▶

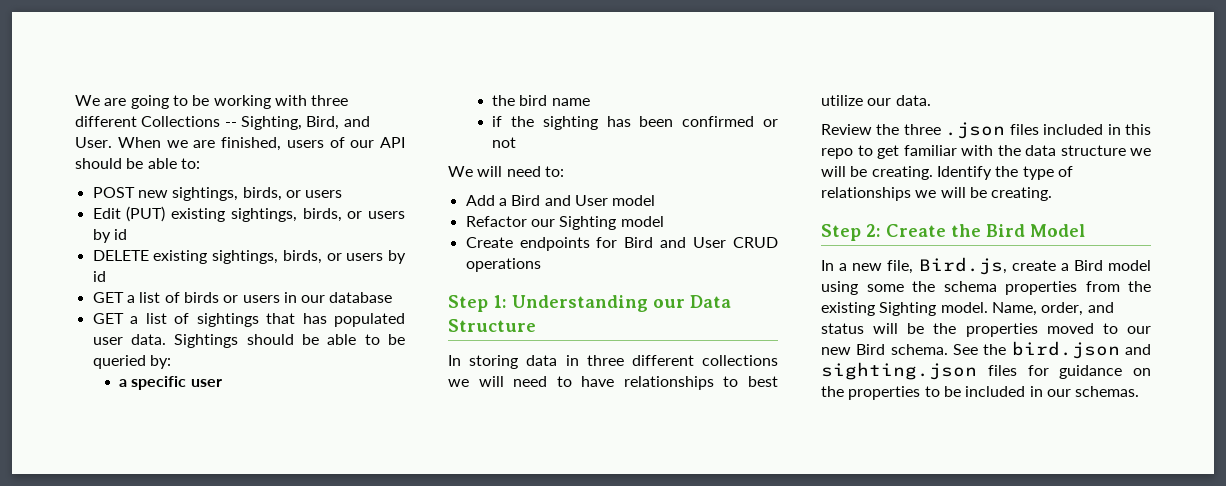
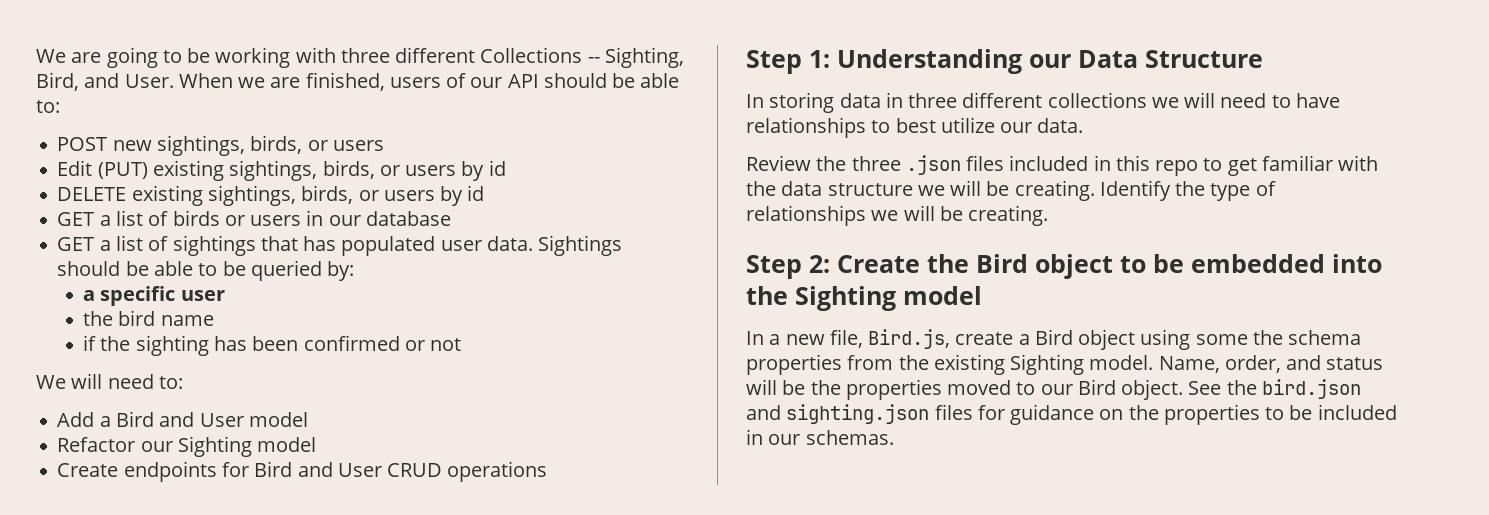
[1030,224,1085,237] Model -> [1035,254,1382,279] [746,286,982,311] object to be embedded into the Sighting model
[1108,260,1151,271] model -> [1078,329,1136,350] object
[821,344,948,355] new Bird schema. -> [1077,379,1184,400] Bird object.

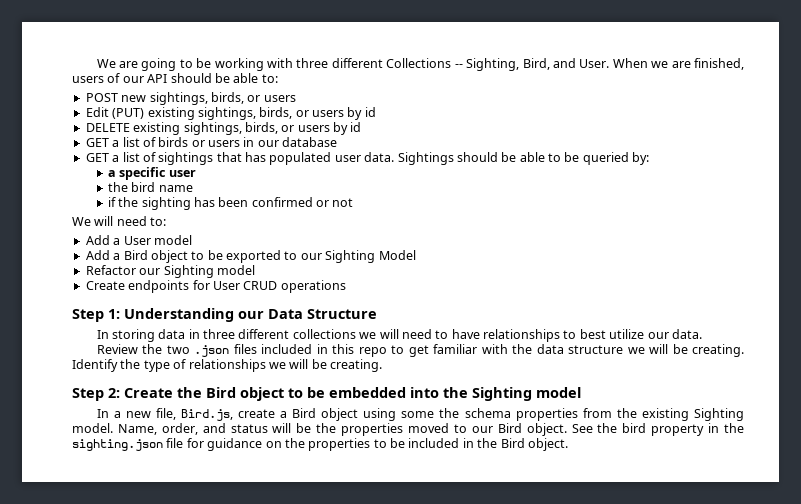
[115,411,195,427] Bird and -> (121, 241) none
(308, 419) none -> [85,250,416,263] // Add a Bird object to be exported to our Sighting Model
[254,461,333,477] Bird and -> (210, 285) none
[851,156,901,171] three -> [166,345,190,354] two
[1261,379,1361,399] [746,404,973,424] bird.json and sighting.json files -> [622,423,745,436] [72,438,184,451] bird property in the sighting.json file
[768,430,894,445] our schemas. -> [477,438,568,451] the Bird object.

◀

**WHAT YOU ARE ASKED TO DO**
Transcribe each entry exactly, pictures excluded.

**TASK ANSWER**
[1030,224,1085,237] Model -> [1035,254,1382,279] [746,286,982,311] object to be embedded into the Sighting model
[1108,260,1151,271] model -> [1078,329,1136,350] object
[821,344,948,355] new Bird schema. -> [1077,379,1184,400] Bird object.

[115,411,195,427] Bird and -> (121, 241) none
(308, 419) none -> [85,250,416,263] // Add a Bird object to be exported to our Sighting Model
[254,461,333,477] Bird and -> (210, 285) none
[851,156,901,171] three -> [166,345,190,354] two
[1261,379,1361,399] [746,404,973,424] bird.json and sighting.json files -> [622,423,745,436] [72,438,184,451] bird property in the sighting.json file
[768,430,894,445] our schemas. -> [477,438,568,451] the Bird object.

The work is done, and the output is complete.